§ Materials provided
---+---

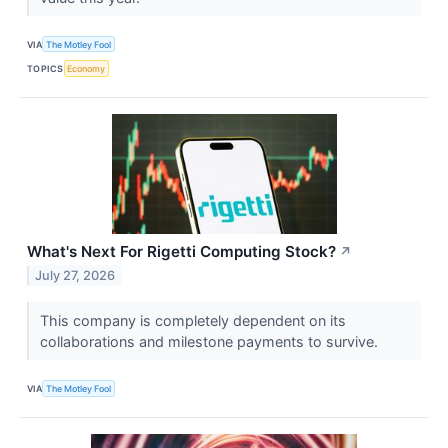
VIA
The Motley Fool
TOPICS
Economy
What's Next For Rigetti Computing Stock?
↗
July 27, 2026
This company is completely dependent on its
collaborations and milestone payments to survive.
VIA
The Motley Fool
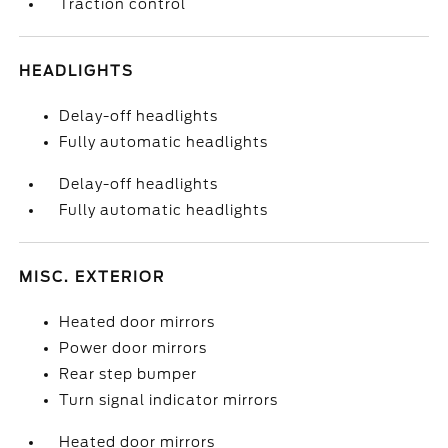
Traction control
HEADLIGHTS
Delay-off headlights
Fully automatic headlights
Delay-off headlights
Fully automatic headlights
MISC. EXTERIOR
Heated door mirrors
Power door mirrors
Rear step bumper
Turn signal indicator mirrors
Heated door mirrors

---+---

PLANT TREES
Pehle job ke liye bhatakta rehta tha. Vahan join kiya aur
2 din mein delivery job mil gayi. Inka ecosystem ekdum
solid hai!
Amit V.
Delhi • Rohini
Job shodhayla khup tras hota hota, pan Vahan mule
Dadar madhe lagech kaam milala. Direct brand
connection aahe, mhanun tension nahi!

---+---

§ Assignment
Could you reproduce, word for word, the lines of the listing above, starting at the line containing "PLANT TREES" and ending at the line containing "connection aahe, mhanun tension nahi!", with both of those lines included?

§ Result for this task
PLANT TREES
Pehle job ke liye bhatakta rehta tha. Vahan join kiya aur
2 din mein delivery job mil gayi. Inka ecosystem ekdum
solid hai!
Amit V.
Delhi • Rohini
Job shodhayla khup tras hota hota, pan Vahan mule
Dadar madhe lagech kaam milala. Direct brand
connection aahe, mhanun tension nahi!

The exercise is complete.